Ed ecco l’ultima confessione: “Successivamente, al mio arrivo in Italia all’inizio degli anni Settanta tra i fumi delle rivolte studentesche e le difficoltà all’integrazione, ho vissuto la stagione dell’ateismo sventolato come fede, che tuttavia si fondava anch’esso sul primato dei valori assoluti e universali. Non sono mai stato indifferente alla presenza di Dio anche se solo ora sento che il Dio dell’Amore, della Fede e della Ragione si concilia pienamente con il patrimonio di valori che si radicano in me”.

Questa pagina fa capire assai meglio il cammino di Magdi, che non è quello di un musulmano praticante, d’improvviso folgorato, che rinnega la precedente fede. E’ piuttosto la storia di un uomo del nostro tempo, che nella sua giovinezza ha vissuto forse più dentro le ideologie laiche occidentali, che non dentro l’arcaico mondo islamico. E poi ha scoperto Gesù.
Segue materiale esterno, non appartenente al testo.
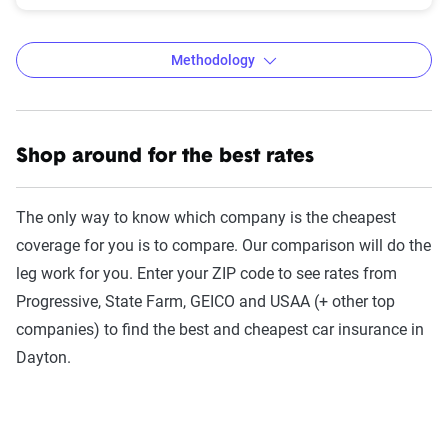
Methodology
Shop around for the best rates
The Zebra’s auto insurance data
methodology
The only way to know which company is the cheapest
The Zebra’s Dynamic Insurance Rating Tool for
coverage for you is to compare. Our comparison will do the
home and auto insurance rates utilizes the latest
leg work for you. Enter your ZIP code to see rates from
ZIP code-level rate filings from across the U.S.,
Progressive, State Farm, GEICO and USAA (+ other top
sourced from Quadrant Information Services and
companies) to find the best and cheapest car insurance in
S&P Global. These filings, typically updated
Dayton.
annually or biennially by insurers, are verified
through Quadrant’s QA process and then
integrated into The Zebra’s estimator.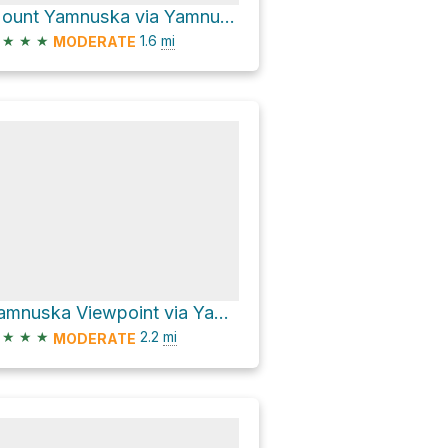
Mount Yamnuska via Yamnuska Traverse Trail
★
★
★
1.6
mi
MODERATE
Yamnuska Viewpoint via Yamnuska Ascent Normal
★
★
★
2.2
mi
MODERATE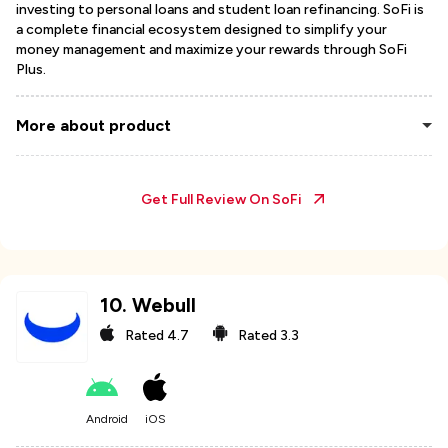
investing to personal loans and student loan refinancing. SoFi is
a complete financial ecosystem designed to simplify your
money management and maximize your rewards through SoFi
Plus.
More about product
Get Full Review On
SoFi
10
.
Webull
Rated
4.7
Rated
3.3
Android
iOS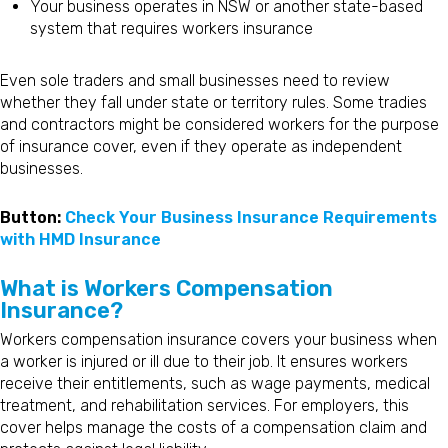
Your business operates in NSW or another state-based
system that requires workers insurance
Even sole traders and small businesses need to review
whether they fall under state or territory rules. Some tradies
and contractors might be considered workers for the purpose
of insurance cover, even if they operate as independent
businesses.
Button:
Check Your Business Insurance Requirements
with HMD Insurance
What is Workers Compensation
Insurance?
Workers compensation insurance covers your business when
a worker is injured or ill due to their job. It ensures workers
receive their entitlements, such as wage payments, medical
treatment, and rehabilitation services. For employers, this
cover helps manage the costs of a compensation claim and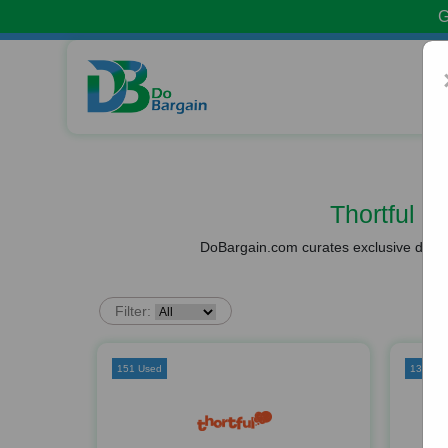
G
Thortful 
DoBargain.com curates exclusive deals 
Filter:
151 Used
137 Us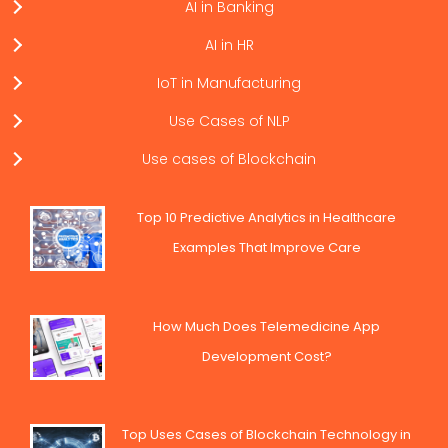
AI in Banking
AI in HR
IoT in Manufacturing
Use Cases of NLP
Use cases of Blockchain
Top 10 Predictive Analytics in Healthcare
Examples That Improve Care
How Much Does Telemedicine App
Development Cost?
Top Uses Cases of Blockchain Technology in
Perché questo racconto è stato tagliato? E chi può “tagliare” in un giornale l’articolo di un vicedirettore? Forse questa pagina è stata ritenuta meno interessante perché non è politica, mentre resiste tuttora la mentalità sessantottina per cui “tutto è politica” e in fondo “la politica è tutto”. La religione interessa solo in quanto ha risvolti o ricadute politiche. Ma forse la vera notizia – più e prima dello scontro con l’Islam – è proprio questa capacità di attrazione di Gesù Cristo che anche oggi si manifesta pure con episodi clamorosi. Qualche mese fa c’è stata la conversione di Tony Blair. Nei giorni scorsi si è saputo che Mikhail Gorbacev è stato “sorpreso” mentre, nella Basilica di San Fracesco, ad Assisi, stava pregando intensamente con la figlia.
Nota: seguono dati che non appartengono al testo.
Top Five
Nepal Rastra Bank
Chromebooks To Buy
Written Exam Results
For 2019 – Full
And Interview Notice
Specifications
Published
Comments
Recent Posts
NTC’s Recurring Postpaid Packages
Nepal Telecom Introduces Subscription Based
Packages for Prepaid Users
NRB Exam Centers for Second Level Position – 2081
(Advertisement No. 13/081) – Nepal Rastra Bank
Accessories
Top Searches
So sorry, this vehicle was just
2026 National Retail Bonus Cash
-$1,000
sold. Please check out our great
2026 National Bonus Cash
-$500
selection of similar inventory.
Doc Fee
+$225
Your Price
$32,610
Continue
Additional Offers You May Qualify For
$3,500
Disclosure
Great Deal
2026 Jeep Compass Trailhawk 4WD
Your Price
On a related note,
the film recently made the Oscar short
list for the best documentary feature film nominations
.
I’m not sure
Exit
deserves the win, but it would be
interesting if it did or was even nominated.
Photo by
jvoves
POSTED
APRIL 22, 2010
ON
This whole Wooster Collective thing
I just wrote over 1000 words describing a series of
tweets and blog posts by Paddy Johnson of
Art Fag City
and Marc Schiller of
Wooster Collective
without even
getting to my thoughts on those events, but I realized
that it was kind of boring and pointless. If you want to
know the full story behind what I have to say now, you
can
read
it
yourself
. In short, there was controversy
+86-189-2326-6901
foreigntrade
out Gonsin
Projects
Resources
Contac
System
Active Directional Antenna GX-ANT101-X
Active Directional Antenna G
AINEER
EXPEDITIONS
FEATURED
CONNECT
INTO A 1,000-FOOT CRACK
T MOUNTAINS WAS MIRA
Certo se l’ultimo segretario del Pcus si fosse convertito quando era ancora al potere la notizia sarebbe stata esplosiva, ma il fatto in sé non resta stupefacente? E’ solo la punta dell’iceberg. Nonostante i limiti del mondo cattolico e un ceto ecclesiastico spesso scalcagnato, Cristo continua ad attrarre. Forse questo suo potere presente è più interessante da indagare – anche per i giornalisti laici – di quello dei politici. Forse è Lui la vera notizia?